LIVELLI DI GUARDIA
La demenza digitale e il dialogo con la gente
Nell’ultimo giorno di apertura di questo trentaduesimo Salone internazionale del libro di Torino i colleghi della redazione, sempre alle prese con le febbri delle responsabilità quotidiane, mi hanno concesso l’onore di poter accogliere personalmente i tanti cittadini che hanno sostato di fronte alla postazione del giornale dell’ebraismo italiano Pagine Ebraiche.
Non c’è privilegio maggiore, per un giornalista, che stare in mezzo alla gente e ascoltare da vicino il racconto delle tante vite che compongono la società in cui viviamo, viaggiando con loro sui mezzi di trasporto pubblico e sui vagoni ferroviari affollati, affrontando fianco a fianco le delusioni e le piccole gioie della vita quotidiana. Incontrare i propri lettori, conquistarne di nuovi, staccando per una volta lo sguardo dal rifugio della propria scrivania. Accettarne le proteste, placarne le ansie, condividerne le speranze. I colleghi che vanno in giro con autista e vettura di servizio e siedono sempre dietro il tavolo dei protagonisti non sanno cosa si perdono.
Trascorse solo poche ore il campionario delle mie amicizie aveva già preso il volo e fra quelli che si sono fermati per raccogliere una copia del giornale e scambiare qualche parola ho incontrato solo persone straordinarie.
Non so cosa ho imparato, ma certo mi è stata offerta la mia occasione, e spero di averla colta nel modo migliore.
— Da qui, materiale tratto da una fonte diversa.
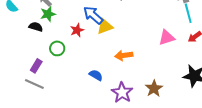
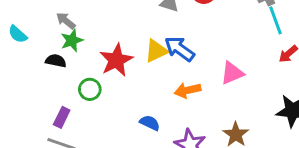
blue arrow: (93, 15) -> (179, 49), moved
red star: (77, 30) -> (116, 60), size x1.6
pink triangle: (167, 38) -> (232, 73), moved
Perché chi non sa ascoltare gli altri ma si preoccupa solo di farsi ascoltare dagli altri, condanna se stesso alla peggiore delusione.
Ma al di là del mio lavoro di giornalista, in quanto ebreo italiano e dirigente di un’organizzazione ebraica italiana ho avuto l’occasione a Torino di vedere da vicino innumerevoli cittadini che ci cercano, che si attendono qualcosa da noi, che sono pronti ad aiutare la realtà ebraica italiana, piccolissima nei numeri ed enorme in termini di valori testimoniati, anche mettendo a disposizione preziose, indispensabili risorse economiche.
La voce di questa Italia che spera in noi e che ci vede per quello che avremmo il dovere di essere, rappresenta una delle emozioni più grandi che mi siano toccate in questi ultimi anni.
Se i cosiddetti leader ebraici potessero condividere queste impressioni, si renderebbero conto appieno che in una società complicata, conflittuale e avvelenata dall’odio, i nostri nemici più insidiosi siamo noi stessi. La peggiore delle minacce sta in noi.
Lo siamo quando rinunciamo a essere quello che dobbiamo essere, quando cediamo alla tentazione di scimmiottare la cultura dominante con le sue storture, quando ci abbandoniamo al cretinismo che dilaga sui social network e alla demenza digitale che ingrassa gli affari di aziende senza scrupoli pronte a svendere per nascondere una desolante assenza di idee e di ideali, la dignità del dialogo e dell’amicizia.
Persino i colossi di questo mondo, come Facebook, devono ormai sempre più urgentemente preoccuparsi di fermare gli abusi che si moltiplicano in questa demenziale palude. E nel chiudere decine di attività destinate a propagare odio e menzogne per pilotare le componenti più ingenue dell’opinione pubblica, così come è avvenuto. Come riportano gli organi di informazione in queste ore, Facebook ha infatti chiuso 23 pagine italiane con quasi due milioni e mezzo di fan in totale, oltre la metà delle quali a sostegno di precise informazioni politiche, attraverso cui erano condivise informazioni false e contenuti contro i migranti, il progresso medico e favorevoli a distorsioni antisemite.
Il mio auspicio è che le istituzioni dell’ebraismo italiano si sveglino in tempo e reagiscano con decisione, dimostrando che la cultura e la visione della vita che siamo incaricati di testimoniare pone limiti severi alla maldicenza, all’odio e alle violazioni della dignità umana e della riservatezza.
Così facendo renderebbero il migliore aiuto a se stesse, ma soprattutto risponderebbero a quel richiamo chiaro e insistente che ci proviene dalle tante voci dell’Italia civile.
Mazal Tov al Salone del libro e a tutto il personale del Lingotto. Grazie alla città di Torino, a cominciare dalla sua meravigliosa Comunità ebraica, e grazie alla Regione Piemonte. Grazie a tutti i colleghi che ci hanno aiutati a stare in queste ore fra la gente, tenendo alta la bandiera dell’ebraismo italiano.
E arrivederci al prossimo anno in questo straordinario luogo dove gli italiani che credono nella cultura, nella convivenza e nella solidarietà si danno appuntamento.